3. The significance and focus of the title, its application to Dr. Ferguson, to the President, to the Republic?

4. What was communicated during the opening sequence: Americans in Latin America, Latin American visitors with the more detached look? The focus on President Farrago, the violence erupting, the potential for danger and the Americans' need for escape? How did this summarise what was to happen?

5. The sinister significance of the phone call from the Colonel, Dr. Ferguson's decision to ignore it, the road block and their being kidnapped, the train trip and the puzzle about what was to happen, Dr. Ferguson and his wife having to cope?

6. The President's wife meeting them and explaining the situation? The audience also understanding? However, the Fergusons virtually imprisoned in the palace? The persuasion about the operation? What convinced the doctor to do the operation? Did he really have any choice?

7. Jose Ferrer's characterisation of the President - as a man, his illness? His rise to power in the Republic, his theories about civil war, violence, that the people were ignorant and need leaders like him? His attitude towards life and the importance of the operation? His pressurising the doctor, the antagonism towards the doctor and yet his explaining himself to him? The atmosphere of fear and his not being able to go outside the palace, the security risks against his life? How interesting and accurate a portrait of a Latin American President and the atmosphere in which he ruled and lived?

8. How well did the film sketch in the background of the civil war, the President's explanation, his advisers and their discussions, the atmosphere of revolution in the city and its outbreak?

9. Cary Grant and his style in presenting Dr Ferguson? The American, skills and poise? His summing up the situation, his assessment of the pressures? His decision? Training his attendants, the importance of the rehearsal and its atmosphere with the President and his attendants looking on? Dr Ferguson's co-operation with the local physician?

10. The film using Helen for audience identification - her fears, powerlessness to do anything, watching the riots and her fears, the incident in the cafe, her leaving, the fact that she could be taken for a hostage? (and the importance of Dr Ferguson not knowing this about his wife?)

11. The group of revolutionaries portrayed in the cafe, their admiration for Ferguson's stand, yet their decision to kidnap his wife, the message, the decision as to who would take it, the man disguised as a friar? The irony of the message not getting through? Were the causes of the revolutionaries made clear - in view of the ending, did this matter?

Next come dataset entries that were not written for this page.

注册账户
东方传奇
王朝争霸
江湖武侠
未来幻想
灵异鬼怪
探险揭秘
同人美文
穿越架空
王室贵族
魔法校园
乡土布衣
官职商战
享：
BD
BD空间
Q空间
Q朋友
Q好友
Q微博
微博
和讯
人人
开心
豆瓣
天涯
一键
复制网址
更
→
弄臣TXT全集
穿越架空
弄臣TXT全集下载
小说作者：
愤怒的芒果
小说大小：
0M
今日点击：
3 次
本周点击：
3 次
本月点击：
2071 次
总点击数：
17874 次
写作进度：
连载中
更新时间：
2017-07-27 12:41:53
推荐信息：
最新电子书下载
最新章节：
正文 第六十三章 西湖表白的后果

12. The American oil man and the indication of the American business presence. his helping Ferguson, taking him to the cafe and the discovery of Helen's kidnapping?

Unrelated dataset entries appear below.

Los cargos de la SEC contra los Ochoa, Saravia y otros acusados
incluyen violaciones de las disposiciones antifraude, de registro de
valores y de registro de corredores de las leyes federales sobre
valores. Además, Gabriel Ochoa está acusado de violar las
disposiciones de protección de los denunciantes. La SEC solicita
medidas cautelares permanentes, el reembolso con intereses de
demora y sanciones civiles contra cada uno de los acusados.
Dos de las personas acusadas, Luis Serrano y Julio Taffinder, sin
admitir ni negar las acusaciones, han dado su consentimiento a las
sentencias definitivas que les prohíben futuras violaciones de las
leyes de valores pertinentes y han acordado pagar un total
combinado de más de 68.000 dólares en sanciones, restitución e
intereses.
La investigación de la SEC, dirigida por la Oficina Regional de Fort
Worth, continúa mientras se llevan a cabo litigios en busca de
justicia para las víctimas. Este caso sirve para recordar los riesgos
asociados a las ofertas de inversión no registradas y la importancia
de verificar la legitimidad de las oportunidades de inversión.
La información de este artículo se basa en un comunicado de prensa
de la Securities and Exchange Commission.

13. How important dramatically was the interaction of doctor and President, the national points of view, political points of view, principles? Power of life and death? Domination?

14. The build-up to the operation, the style in which it was filmed to show the dangers, the length of time? The doctors reaction? The President's reaction and forgetting his illness? The revolutionary's advising the doctor to kill the President? The inevitability of the President's power killing him? The melodrama of his death and his attempt to shoot the doctor?

15. The atmosphere of the revolution, the town square, the siege of the palace and his repeating virtually what Farrago had said? The irony of his being shot and the same request for the doctor to save his life? The ironic political comment of this ending?

16. How satisfying a blend of melodrama and political themes? How convincing was the material on freedom? The contrast with Americans and Latin Americans? An interesting political and human story?